--- WORK INSTRUCTION ---
Would you please repeat the lines in the listing below from the one containing "is a micrograph" through the final one, exactly as they appear?

--- DATASET CONTENT ---
- - - - -

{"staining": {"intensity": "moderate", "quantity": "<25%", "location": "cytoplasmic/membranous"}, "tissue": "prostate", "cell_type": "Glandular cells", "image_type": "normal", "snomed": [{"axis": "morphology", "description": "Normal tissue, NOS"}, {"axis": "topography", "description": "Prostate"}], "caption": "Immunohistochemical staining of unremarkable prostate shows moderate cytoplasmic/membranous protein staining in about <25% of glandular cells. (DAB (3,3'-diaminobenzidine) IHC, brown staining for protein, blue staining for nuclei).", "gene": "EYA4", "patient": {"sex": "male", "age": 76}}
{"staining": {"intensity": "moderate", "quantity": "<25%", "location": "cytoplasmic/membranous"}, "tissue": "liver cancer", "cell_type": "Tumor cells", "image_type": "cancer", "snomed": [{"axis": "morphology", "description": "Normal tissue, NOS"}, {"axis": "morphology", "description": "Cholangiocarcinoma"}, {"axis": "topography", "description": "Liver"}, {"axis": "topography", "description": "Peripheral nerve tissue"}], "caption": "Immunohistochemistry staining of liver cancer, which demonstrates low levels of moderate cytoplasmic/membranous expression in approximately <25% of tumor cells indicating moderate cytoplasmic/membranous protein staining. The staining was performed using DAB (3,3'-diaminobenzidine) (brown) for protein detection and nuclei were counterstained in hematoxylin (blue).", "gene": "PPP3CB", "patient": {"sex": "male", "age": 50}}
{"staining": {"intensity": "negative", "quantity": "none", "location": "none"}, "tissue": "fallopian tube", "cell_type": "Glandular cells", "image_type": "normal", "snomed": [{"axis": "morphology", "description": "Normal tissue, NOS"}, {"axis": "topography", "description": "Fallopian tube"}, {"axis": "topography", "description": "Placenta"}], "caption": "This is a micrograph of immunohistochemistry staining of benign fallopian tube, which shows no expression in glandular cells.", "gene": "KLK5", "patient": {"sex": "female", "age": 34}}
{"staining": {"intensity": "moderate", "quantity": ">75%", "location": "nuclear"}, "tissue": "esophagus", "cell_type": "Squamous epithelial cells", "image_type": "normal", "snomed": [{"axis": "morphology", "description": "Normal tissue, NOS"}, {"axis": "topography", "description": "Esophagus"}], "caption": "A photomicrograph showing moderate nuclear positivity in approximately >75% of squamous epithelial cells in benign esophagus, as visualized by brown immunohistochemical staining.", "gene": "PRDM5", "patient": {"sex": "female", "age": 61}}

- - - - -

--- EXERCISE SOLUTION ---
{"staining": {"intensity": "negative", "quantity": "none", "location": "none"}, "tissue": "fallopian tube", "cell_type": "Glandular cells", "image_type": "normal", "snomed": [{"axis": "morphology", "description": "Normal tissue, NOS"}, {"axis": "topography", "description": "Fallopian tube"}, {"axis": "topography", "description": "Placenta"}], "caption": "This is a micrograph of immunohistochemistry staining of benign fallopian tube, which shows no expression in glandular cells.", "gene": "KLK5", "patient": {"sex": "female", "age": 34}}
{"staining": {"intensity": "moderate", "quantity": ">75%", "location": "nuclear"}, "tissue": "esophagus", "cell_type": "Squamous epithelial cells", "image_type": "normal", "snomed": [{"axis": "morphology", "description": "Normal tissue, NOS"}, {"axis": "topography", "description": "Esophagus"}], "caption": "A photomicrograph showing moderate nuclear positivity in approximately >75% of squamous epithelial cells in benign esophagus, as visualized by brown immunohistochemical staining.", "gene": "PRDM5", "patient": {"sex": "female", "age": 61}}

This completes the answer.